Extremely important is the roof, probably the finest expression of the Mendelsohn's genial mind. The Jewish law states that the Koheni (the Priest) and the dead body can't be under the same roof. Mendelsohn found a special solution to this problem: he built two domes one in the other, where the internal one do not touch the external one, creating this way two roofs. While the external one creates the shape of the entire building, the internal one gives personality to the central room. Of square shape, the dome rise up decorated by blue and green mosaics that, from the bottom the line where the ornament with the Isaish's book quotation was to the peak of the roof, design lines and patterns. At the peak, in correspondence of the Star of David of the floor, there is another Star of David, smaller, but far brighter, made of golden pieces. The contrast between the soft and the dark parts of the mosaic makes the golden parts even shiner of how they effectively are, creating a spot of light right in the center of the dome. It is now possible to observe the structure of the domes by going upstairs where some windows have been created to show visitors the Mendlsohn’s architectural trick.

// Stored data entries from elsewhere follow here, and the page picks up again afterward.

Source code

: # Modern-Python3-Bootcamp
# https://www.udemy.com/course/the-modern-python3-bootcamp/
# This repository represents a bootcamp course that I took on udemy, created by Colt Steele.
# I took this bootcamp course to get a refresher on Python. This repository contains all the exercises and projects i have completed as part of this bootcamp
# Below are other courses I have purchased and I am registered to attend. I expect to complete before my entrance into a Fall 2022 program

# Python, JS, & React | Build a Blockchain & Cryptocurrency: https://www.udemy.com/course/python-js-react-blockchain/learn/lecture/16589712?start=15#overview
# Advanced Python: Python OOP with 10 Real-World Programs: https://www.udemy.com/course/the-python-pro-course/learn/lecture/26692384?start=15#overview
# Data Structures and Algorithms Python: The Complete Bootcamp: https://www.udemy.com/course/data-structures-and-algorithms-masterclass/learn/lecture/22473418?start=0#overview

The last room is at the opposite side of the commemoration room and it can be defined as the Koheni room. This chamber was divided in three, now is an open space. The central part was probably the spot where the body was taken and placed on the chariot that would lead the body to the cemetery, passing thought a big door where on the top was written in Hebrew "For surely there is an end; and thin expectation shall not be cut off" from the Proverbs' book 23:18. The left part was the room where the Kohenim prepared themselves for the ceremony, there is, in fact, another door, probably the priest-door, because the Kohenim are not allowed to pass from the same door as dead body.